_Aim of the exercise_
Only lines containing the word "enumerate" belong in the answer; copy each one from the records.

==== Record set

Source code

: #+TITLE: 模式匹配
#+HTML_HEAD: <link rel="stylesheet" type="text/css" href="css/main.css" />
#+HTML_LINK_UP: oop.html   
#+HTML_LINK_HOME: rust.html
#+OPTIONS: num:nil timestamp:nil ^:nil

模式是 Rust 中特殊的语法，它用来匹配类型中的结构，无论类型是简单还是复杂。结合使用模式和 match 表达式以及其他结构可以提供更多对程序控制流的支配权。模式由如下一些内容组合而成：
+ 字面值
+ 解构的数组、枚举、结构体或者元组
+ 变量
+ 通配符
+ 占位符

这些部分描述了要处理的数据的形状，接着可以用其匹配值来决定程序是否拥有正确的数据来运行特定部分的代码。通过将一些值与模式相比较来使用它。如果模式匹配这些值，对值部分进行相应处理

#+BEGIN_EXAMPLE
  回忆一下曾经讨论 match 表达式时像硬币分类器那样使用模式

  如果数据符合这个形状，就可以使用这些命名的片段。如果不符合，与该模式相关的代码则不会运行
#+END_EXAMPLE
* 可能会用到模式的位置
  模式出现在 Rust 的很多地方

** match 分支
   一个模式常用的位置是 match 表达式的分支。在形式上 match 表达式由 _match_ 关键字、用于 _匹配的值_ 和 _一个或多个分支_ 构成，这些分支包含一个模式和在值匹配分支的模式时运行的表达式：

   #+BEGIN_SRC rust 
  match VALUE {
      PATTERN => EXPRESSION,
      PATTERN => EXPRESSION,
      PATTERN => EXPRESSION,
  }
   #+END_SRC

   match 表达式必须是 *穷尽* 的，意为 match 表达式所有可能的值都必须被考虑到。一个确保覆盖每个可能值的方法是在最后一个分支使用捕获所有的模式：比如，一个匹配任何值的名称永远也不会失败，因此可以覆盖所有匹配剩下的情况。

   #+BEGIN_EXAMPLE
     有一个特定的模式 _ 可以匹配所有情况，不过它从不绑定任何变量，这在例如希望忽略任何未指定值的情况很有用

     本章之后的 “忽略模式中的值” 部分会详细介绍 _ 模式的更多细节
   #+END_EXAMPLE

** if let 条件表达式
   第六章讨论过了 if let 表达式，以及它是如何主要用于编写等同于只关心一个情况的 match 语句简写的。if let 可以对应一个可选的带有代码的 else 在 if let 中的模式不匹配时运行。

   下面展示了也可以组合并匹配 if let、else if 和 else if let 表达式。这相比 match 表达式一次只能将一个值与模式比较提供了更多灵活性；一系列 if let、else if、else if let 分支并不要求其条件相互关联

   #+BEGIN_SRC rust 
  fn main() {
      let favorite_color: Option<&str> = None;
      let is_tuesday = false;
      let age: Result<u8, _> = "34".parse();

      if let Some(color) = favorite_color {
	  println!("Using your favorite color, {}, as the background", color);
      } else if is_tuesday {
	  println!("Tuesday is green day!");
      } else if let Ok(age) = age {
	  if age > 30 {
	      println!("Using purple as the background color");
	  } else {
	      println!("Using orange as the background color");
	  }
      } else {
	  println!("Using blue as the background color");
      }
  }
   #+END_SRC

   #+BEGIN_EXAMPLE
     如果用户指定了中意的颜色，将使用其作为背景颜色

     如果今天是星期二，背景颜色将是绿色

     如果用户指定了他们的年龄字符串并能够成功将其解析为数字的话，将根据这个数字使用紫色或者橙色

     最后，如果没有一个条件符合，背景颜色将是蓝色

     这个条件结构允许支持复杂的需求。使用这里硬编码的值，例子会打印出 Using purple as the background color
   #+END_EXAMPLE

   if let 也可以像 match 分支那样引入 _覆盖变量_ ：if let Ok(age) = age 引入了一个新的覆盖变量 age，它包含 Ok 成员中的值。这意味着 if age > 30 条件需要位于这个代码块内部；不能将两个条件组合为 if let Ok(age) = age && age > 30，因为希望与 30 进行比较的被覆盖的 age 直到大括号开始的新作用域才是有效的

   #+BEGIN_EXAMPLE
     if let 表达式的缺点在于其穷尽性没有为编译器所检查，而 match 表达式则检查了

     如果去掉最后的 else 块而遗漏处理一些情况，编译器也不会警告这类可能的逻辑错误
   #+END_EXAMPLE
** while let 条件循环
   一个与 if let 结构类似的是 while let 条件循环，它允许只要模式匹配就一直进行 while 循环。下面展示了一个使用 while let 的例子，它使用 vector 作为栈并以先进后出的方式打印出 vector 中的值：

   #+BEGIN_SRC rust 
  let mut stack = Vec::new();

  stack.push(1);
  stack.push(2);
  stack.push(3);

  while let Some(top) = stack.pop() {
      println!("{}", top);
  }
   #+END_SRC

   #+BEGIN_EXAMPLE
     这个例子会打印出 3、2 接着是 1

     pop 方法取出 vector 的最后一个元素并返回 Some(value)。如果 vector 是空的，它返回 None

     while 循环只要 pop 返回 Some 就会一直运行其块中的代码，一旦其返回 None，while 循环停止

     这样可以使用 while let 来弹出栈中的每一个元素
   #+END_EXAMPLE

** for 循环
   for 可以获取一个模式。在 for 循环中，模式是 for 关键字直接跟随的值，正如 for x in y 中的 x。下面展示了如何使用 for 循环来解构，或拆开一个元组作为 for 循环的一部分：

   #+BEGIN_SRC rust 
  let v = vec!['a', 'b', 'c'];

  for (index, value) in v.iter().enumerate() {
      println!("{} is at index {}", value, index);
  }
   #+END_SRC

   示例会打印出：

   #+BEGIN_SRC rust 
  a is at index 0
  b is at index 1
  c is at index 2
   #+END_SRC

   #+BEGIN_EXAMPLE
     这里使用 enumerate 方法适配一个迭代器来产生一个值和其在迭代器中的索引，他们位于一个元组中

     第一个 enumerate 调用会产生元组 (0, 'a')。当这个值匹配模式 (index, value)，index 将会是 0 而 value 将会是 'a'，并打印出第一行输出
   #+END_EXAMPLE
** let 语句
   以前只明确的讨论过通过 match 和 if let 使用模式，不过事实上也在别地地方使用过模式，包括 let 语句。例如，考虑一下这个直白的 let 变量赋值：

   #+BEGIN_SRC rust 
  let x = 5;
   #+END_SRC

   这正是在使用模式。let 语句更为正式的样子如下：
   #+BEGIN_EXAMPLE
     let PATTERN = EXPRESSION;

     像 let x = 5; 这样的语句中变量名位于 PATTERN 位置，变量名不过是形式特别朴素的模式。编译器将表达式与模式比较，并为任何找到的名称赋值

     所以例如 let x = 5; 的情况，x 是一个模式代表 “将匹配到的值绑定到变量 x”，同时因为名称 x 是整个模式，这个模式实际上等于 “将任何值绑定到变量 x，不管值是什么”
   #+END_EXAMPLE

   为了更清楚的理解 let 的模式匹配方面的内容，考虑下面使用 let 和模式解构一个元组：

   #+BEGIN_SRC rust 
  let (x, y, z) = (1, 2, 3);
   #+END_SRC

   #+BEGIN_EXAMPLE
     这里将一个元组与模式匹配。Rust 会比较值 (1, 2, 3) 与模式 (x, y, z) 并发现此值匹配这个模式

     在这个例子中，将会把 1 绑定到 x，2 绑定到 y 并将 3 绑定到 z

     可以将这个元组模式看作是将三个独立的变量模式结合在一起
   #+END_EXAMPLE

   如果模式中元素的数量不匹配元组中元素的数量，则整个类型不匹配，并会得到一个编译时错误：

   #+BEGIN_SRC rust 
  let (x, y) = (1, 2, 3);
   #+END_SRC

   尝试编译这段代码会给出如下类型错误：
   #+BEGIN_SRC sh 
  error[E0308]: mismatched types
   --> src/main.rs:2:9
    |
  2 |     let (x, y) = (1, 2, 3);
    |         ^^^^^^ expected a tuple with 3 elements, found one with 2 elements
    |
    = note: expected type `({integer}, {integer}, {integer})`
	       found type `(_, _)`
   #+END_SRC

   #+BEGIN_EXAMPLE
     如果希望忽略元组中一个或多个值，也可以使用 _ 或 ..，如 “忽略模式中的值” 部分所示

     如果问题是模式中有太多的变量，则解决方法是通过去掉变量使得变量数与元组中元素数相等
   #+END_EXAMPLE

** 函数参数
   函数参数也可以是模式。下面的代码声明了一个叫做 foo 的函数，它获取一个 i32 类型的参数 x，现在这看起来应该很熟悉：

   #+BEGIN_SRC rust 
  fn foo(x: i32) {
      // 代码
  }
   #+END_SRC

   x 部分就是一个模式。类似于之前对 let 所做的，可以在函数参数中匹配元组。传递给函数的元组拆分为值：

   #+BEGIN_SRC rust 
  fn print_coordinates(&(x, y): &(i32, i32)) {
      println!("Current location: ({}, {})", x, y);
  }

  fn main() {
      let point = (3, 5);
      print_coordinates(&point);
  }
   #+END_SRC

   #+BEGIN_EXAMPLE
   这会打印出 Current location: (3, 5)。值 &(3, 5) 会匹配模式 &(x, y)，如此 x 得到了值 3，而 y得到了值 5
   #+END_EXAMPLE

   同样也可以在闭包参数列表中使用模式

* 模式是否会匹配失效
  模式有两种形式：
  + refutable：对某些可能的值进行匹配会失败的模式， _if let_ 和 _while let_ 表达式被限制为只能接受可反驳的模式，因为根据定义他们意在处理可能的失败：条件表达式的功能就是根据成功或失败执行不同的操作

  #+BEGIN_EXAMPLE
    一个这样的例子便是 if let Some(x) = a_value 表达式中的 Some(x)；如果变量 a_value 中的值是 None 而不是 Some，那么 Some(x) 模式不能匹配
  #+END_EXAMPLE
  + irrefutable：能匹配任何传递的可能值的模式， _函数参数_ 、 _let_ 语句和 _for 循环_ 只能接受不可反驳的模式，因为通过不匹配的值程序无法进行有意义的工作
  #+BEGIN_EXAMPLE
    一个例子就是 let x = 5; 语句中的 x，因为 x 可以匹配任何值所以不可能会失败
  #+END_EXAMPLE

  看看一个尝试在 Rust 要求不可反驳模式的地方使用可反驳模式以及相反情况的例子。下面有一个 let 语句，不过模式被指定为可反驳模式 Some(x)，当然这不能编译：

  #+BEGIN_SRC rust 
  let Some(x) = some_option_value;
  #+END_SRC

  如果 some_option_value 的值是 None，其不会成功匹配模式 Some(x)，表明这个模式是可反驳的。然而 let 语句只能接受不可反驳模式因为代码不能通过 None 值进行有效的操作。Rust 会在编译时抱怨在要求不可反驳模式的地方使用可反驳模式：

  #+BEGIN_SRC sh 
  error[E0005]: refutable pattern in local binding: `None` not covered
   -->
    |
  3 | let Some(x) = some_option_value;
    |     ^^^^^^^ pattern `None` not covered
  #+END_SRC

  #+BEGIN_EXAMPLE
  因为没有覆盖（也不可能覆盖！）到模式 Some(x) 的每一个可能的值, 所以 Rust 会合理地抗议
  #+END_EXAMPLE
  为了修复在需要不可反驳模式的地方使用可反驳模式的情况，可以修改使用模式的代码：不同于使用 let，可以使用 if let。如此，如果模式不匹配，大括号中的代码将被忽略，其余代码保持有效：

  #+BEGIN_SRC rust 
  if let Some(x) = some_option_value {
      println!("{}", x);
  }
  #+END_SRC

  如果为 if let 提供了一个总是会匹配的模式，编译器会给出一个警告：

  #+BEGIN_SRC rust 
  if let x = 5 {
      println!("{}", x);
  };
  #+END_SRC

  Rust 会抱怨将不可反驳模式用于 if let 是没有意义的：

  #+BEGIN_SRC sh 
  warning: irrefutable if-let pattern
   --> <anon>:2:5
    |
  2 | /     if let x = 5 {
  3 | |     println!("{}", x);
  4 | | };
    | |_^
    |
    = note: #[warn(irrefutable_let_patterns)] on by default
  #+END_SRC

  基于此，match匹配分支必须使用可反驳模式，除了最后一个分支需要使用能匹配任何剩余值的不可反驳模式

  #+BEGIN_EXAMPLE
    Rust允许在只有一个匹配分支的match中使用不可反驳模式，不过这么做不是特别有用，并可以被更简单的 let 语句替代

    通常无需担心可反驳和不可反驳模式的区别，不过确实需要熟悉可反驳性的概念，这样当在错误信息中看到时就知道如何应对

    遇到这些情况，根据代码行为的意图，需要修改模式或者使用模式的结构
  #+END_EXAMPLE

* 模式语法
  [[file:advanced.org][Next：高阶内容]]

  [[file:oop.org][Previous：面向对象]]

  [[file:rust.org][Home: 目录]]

========

_Result_
  for (index, value) in v.iter().enumerate() {
     这里使用 enumerate 方法适配一个迭代器来产生一个值和其在迭代器中的索引，他们位于一个元组中
     第一个 enumerate 调用会产生元组 (0, 'a')。当这个值匹配模式 (index, value)，index 将会是 0 而 value 将会是 'a'，并打印出第一行输出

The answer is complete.